* Exercise requirements:
Give the case history again from "In May 1985, petitioner" to "June 25, 1990.", renaming "petitioner" as "Evans" each time it appears.

* Given text:
In May 1985, petitioner filed a third amended petition for a writ of habeas corpus in Alexandria Circuit Court. The circuit court dismissed his petition on May 19, 1986. The Virginia Supreme Court and the United States Supreme Court denied review.

On October 5, 1987, petitioner filed for a writ of habeas corpus in the Eastern District of Virginia. The district court reject *165 ed his petition and this court affirmed the judgment. The United States Supreme Court denied review on June 25, 1990.

On June 26, 1990, Evans filed petitions for a writ of audita querala, for leave to file a bill of review, and for a writ of habeas corpus in the Circuit Court of Alexandria, Virginia. The circuit court dismissed these petitions and entered an order setting Evans’ execution for October 17, 1990. On August 23, 1990, Evans filed a petition for appeal with the Virginia Supreme Court. The Virginia Supreme Court denied Evans’ petition for appeal.

On October 5, 1990, Evans filed a habeas petition in federal district court for the Eastern District of Virginia. The district court granted a stay of execution. The Commonwealth of Virginia appeals this stay of execution.

II.

* Dataset entries:
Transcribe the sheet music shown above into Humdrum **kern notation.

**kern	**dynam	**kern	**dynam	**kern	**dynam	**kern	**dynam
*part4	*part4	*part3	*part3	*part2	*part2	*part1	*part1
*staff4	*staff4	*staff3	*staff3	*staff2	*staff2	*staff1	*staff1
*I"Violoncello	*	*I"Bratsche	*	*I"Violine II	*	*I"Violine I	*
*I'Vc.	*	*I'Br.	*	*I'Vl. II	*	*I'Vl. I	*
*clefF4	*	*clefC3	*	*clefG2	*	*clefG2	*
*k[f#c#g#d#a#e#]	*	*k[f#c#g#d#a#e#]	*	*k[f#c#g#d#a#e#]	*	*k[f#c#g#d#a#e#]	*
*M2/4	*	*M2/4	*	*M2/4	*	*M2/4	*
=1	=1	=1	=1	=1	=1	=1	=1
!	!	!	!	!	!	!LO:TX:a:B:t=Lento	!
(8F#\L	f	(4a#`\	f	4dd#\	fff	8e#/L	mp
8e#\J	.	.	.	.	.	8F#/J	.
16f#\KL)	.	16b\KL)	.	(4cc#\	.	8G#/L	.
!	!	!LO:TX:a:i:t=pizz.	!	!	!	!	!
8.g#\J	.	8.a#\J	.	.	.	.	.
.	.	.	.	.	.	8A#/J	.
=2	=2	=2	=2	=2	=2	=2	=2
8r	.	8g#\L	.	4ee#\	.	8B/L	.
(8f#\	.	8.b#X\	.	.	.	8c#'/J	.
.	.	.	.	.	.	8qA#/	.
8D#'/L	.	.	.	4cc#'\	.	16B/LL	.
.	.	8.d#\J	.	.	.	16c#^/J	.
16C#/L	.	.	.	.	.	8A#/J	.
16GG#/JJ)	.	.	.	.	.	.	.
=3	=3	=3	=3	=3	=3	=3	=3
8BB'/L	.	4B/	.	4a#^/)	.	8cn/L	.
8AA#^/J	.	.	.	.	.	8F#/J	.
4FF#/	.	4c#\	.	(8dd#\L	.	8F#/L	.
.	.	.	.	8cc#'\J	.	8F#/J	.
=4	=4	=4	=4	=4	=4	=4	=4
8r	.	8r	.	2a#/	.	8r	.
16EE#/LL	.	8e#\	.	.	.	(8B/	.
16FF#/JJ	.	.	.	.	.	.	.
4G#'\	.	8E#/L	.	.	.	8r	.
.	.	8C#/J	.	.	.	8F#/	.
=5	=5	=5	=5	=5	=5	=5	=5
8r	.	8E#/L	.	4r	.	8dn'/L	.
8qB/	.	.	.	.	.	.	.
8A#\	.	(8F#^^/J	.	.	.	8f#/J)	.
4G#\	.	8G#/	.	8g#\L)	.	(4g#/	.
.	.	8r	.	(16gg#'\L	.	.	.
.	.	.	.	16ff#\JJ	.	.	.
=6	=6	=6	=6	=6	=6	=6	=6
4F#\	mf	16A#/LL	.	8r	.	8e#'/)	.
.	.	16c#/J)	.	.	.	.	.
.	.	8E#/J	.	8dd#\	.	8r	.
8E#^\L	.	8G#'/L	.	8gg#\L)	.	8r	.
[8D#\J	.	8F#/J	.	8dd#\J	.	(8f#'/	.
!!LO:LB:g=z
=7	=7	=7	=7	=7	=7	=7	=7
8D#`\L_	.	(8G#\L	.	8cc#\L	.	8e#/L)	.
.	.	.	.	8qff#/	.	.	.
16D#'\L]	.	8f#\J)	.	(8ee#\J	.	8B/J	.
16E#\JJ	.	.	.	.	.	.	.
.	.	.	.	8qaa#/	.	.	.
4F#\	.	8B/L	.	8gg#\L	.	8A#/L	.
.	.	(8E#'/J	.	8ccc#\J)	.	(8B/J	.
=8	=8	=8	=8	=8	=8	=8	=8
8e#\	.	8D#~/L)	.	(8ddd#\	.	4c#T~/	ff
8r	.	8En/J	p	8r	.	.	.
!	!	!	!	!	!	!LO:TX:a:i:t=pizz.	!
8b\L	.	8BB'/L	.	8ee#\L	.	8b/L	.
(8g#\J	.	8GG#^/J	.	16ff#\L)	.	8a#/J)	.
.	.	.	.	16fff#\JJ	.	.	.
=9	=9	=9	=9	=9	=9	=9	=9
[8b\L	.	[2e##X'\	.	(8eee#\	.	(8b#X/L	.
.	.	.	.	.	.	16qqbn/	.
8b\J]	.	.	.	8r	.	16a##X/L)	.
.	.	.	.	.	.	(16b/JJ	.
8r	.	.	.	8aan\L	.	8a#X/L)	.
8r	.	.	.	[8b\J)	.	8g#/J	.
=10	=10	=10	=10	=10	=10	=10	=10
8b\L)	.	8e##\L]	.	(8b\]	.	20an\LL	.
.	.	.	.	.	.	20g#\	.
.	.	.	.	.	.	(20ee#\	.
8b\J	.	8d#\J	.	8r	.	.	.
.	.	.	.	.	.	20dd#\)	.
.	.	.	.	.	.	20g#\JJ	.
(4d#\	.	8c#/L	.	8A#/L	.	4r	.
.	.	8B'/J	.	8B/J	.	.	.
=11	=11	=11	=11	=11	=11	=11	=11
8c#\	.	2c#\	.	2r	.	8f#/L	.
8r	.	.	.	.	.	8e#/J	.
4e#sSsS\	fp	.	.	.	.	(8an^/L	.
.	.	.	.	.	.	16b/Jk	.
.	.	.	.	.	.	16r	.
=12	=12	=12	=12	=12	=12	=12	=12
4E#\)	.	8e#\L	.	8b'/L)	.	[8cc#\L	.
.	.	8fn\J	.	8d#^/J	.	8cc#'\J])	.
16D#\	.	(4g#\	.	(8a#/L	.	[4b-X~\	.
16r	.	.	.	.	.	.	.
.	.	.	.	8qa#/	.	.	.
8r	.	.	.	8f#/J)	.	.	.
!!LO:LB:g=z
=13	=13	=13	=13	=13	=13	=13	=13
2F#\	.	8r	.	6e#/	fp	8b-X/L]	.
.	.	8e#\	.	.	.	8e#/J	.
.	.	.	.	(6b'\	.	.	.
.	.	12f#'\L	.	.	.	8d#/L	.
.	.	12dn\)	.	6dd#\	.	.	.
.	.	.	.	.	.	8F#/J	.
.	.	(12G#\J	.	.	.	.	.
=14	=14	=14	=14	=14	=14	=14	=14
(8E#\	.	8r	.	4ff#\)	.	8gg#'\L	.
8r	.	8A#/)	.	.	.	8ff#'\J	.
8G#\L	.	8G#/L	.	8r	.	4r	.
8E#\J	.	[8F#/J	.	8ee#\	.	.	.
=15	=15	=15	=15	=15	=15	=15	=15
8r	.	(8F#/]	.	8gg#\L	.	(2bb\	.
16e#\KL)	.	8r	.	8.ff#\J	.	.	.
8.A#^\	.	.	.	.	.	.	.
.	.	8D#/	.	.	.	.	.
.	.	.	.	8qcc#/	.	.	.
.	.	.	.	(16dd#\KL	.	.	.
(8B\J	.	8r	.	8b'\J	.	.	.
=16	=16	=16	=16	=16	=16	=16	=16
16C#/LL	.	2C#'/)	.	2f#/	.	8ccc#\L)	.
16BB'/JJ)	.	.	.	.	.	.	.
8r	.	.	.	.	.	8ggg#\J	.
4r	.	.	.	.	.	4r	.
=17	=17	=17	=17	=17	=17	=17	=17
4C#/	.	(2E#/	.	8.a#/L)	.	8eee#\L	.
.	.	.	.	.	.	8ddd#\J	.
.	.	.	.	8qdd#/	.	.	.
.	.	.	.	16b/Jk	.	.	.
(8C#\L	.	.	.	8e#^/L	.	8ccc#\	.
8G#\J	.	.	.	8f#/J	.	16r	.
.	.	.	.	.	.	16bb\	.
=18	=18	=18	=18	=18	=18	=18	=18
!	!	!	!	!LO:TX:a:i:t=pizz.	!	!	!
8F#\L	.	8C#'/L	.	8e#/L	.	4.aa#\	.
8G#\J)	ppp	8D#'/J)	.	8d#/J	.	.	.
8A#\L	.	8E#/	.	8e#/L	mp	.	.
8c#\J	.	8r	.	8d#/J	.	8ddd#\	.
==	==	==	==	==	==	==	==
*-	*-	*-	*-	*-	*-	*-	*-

* Solution for this problem:
In May 1985, Evans filed a third amended petition for a writ of habeas corpus in Alexandria Circuit Court. The circuit court dismissed his petition on May 19, 1986. The Virginia Supreme Court and the United States Supreme Court denied review.

On October 5, 1987, Evans filed for a writ of habeas corpus in the Eastern District of Virginia. The district court reject *165 ed his petition and this court affirmed the judgment. The United States Supreme Court denied review on June 25, 1990.